Incubation of neurons only with micelles containing ceramide species increased in the CSF of patients with multiple sclerosis affects mitochondrial bioenergetics and oxidative damage. (A) Lipid incorporation measured by mass spectrometry in cultured neurons that had been incubated for 24 h with micelles containing the same ceramide species detected in the CSF of patients with multiple sclerosis. (B) Immunocytochemistry of neuronal cultures after 24-h treatment with micelles composed of the indicated ceramide species and then stained with antibodies for nitrotyrosine (green) and NeuN (red) to assess oxidative damage. Arrowheads indicate differences in nitrotyrosine staining intensity in the different conditions. Scale bar = 50 µm. (C) Quantification of nitrotyrosine pixel intensity levels represented as the mean ± SEM relative to control levels. *P < 0.05, ***P < 0.001. (D) Bioenergetic analysis of neurons exposed to chronic oxidative stress and then treated with micelles for 24 h was performed using a Seahorse Analyzer.

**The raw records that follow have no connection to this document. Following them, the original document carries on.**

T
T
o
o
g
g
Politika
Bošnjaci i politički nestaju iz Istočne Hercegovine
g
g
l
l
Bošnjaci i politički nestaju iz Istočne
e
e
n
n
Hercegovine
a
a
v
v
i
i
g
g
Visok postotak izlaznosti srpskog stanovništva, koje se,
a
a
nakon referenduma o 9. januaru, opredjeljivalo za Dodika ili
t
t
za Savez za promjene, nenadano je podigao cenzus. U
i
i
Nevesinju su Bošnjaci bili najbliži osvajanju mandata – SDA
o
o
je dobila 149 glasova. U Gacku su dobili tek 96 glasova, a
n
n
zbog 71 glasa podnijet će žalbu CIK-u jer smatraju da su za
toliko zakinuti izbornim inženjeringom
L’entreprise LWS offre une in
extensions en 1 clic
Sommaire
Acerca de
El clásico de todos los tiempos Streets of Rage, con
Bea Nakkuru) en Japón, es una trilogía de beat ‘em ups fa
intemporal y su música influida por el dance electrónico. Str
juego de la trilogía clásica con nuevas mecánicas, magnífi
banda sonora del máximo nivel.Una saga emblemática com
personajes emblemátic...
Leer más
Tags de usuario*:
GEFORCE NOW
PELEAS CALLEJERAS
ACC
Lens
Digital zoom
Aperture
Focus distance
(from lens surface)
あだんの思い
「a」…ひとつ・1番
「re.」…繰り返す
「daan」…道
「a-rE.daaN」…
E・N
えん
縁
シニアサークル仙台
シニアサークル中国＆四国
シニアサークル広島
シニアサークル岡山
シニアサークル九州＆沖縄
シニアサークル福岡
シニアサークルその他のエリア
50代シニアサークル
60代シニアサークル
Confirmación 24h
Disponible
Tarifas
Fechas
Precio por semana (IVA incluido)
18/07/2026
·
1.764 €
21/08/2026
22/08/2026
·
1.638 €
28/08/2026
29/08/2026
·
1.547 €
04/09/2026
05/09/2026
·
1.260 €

Data represent the mean ± SEM of the oxygen consumption rate levels relative to basal respiration levels measured in neurons treated with control micelles, containing ceramide species found in the CSF of controls. (E) Spare respiratory capacity levels calculated from the results of the bioenergetic analysis. Data are expressed as the percentage of the oxygen consumption rate from cultures incubated with control micelles sample. Statistical differences for C and E were determined using one-way ANOVA with Dunnett’s multiple comparison test. *P < 0.05, ***P < 0.001 versus control.